3 ans après je suis tombée amoureuse, et suis de nouveau tombée enceinte, c’était merveilleux... Et tout s’est écroulé : toxoplasmose, mon homme est parti, sa mère m’a proposé de l’argent pour avorter à l’étranger... Je savais que je serais bien plus malheureuse sans mon bébé, que seule avec trois petits, même sans savoir si mon bébé aurait une vie normale ou non. J’ai refusé l’interruption de grossesse, je savais que je devais écouter mon coeur. Angelo à bientôt 6 ans aujourd’hui et il va bien. Son père regrette maintenant, mais reste très présent pour lui.
J’ai aussi déconné… Il y a eu des périodes difficiles, des rechutes, le moral à plat, etc. Mais quand je voyais mes enfants, je me disais qu’il fallait que tout ça change... Puis j’ai rencontré Seb, je l’aime, il a pris soin de nous tous et on a 2 enfants à nous deux mais les autres sont aussi les siens. On a failli se séparer plusieurs fois, parce que mon passé me rattrape souvent...Mais il est toujours là. Mes plus grands me parlent et demandent souvent ce que j’ai vécu, mes bêtises, mon parcours. Ils savent quelles erreurs j’ai faites avec eux, mais ils me disent « je t’aime maman » tous les jours ! Je leur transmets mes valeurs, je ne veux pas qu’ils grandissent dans l’indifférence.

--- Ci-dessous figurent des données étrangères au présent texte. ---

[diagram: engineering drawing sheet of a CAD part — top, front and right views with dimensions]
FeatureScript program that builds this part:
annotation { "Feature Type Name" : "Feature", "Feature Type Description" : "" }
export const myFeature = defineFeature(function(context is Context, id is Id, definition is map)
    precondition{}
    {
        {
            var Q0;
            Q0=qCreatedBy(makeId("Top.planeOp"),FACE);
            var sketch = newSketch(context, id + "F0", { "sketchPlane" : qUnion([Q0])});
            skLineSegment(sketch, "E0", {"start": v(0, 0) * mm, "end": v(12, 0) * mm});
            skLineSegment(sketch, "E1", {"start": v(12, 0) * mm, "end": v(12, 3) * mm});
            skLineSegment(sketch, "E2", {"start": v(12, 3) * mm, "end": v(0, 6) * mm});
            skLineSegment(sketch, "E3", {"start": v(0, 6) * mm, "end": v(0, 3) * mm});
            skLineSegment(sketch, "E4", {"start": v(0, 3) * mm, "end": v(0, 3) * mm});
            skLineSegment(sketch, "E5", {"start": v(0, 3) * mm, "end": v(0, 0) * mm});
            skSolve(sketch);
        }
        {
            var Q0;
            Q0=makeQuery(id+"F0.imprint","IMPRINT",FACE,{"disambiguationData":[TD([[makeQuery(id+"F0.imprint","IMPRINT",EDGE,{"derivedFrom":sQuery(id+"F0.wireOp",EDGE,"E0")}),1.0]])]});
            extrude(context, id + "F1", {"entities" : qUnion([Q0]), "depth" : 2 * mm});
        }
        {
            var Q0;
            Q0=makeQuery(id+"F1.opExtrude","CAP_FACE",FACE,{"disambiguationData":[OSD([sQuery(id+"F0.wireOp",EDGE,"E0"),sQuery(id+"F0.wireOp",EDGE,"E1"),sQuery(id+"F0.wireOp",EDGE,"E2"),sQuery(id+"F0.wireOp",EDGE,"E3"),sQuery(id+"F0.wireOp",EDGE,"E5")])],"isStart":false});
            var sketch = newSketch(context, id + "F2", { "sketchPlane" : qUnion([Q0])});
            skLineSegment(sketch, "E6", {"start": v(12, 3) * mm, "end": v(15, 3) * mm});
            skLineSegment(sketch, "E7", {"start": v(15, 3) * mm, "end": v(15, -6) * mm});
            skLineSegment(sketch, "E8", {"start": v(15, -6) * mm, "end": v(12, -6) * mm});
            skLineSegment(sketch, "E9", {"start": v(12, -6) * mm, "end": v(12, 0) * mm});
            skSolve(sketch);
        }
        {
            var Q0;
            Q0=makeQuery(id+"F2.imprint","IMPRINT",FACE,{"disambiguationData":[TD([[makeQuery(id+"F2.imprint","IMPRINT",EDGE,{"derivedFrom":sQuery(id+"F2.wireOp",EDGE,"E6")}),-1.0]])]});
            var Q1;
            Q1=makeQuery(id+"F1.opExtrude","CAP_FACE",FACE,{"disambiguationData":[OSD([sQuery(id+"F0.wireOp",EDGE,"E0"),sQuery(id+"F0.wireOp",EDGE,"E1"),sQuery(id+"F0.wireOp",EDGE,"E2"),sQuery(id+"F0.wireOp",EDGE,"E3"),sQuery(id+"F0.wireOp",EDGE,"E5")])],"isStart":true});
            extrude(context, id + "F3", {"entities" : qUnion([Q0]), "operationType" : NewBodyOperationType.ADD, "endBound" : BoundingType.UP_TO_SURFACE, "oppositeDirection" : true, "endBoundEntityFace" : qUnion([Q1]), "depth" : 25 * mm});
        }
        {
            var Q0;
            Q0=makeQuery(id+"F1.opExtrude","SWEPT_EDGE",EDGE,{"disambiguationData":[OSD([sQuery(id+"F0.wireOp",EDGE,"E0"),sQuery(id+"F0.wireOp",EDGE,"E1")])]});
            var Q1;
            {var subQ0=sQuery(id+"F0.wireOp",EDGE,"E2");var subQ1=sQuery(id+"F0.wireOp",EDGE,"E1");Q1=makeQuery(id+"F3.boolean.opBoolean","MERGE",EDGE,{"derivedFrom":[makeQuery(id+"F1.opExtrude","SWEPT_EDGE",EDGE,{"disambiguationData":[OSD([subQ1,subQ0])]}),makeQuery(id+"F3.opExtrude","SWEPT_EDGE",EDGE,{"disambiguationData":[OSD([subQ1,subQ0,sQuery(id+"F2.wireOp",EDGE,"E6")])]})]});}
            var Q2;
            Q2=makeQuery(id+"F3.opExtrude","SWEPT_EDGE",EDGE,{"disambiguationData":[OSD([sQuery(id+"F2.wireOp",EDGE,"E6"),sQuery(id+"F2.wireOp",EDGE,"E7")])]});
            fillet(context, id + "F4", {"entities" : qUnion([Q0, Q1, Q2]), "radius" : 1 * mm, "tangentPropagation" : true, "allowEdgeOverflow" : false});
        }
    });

Aujourd’hui, je vais aider un couple à avoir un bébé. Au début, j’avais très peur. Je me réveillais en sueur, je faisais des cauchemars, je me demandais quelle idée j’avais eue ! Je ne pourrai jamais donner mon bébé ! Le temps a passé, on a construit des liens très forts avec le couple, et à nous quatre on construit une merveilleuse histoire. Les gens me disent que je ne peux pas changer le monde, mais si ! Même si ce n’est que pour une seule personne, si je peux aider à réparer cette injustice, alors je change le monde...
Je ne serai pas seule pendant cette grossesse, la femme que j’aide s’occupe déjà tellement de moi. Ça me fait bizarre d’être autant respectée, de recevoir autant d’attention. Je suis vraiment bien dans ma tête, je sais que c’est leur bébé ; ils font déjà tellement par amour pour lui. Elle veut manger comme moi, prendra de la prolactine pour faire monter le lait et le mettre au sein dès la naissance, lui parler... Je suis sûre aujourd’hui qu’à la naissance il reconnaîtra sa voix, il sentira son odeur en premier, il sera au sein, il la reconnaîtra comme sa mère.
Ce n’est plus un abandon pour moi aujourd’hui, juste un parcours différent pour que ce petit puisse arriver jusqu’à ses parents. Il y déjà tant d’amour pour lui, il saura la vérité, c’est un projet pour toute la vie. Ce qui est fou là dedans, c’est que pour la première fois de ma vie, j’ai fait mon propre choix malgré mes doutes, et j’ai pris enfin ma vie en mains. Je me sens grandie et reconstruite par tout ce que cela m’apporte de bon dans ma vie. Je refais confiance aux êtres humains... Et je ne demande pas un centime pour ce geste. Bien sûre, ils payent les frais que ça engendre car moi je ne peux pas. Mais à part ça rien, car notre aventure n’a pas de prix et m’apporte bien plus que tout l’or du monde.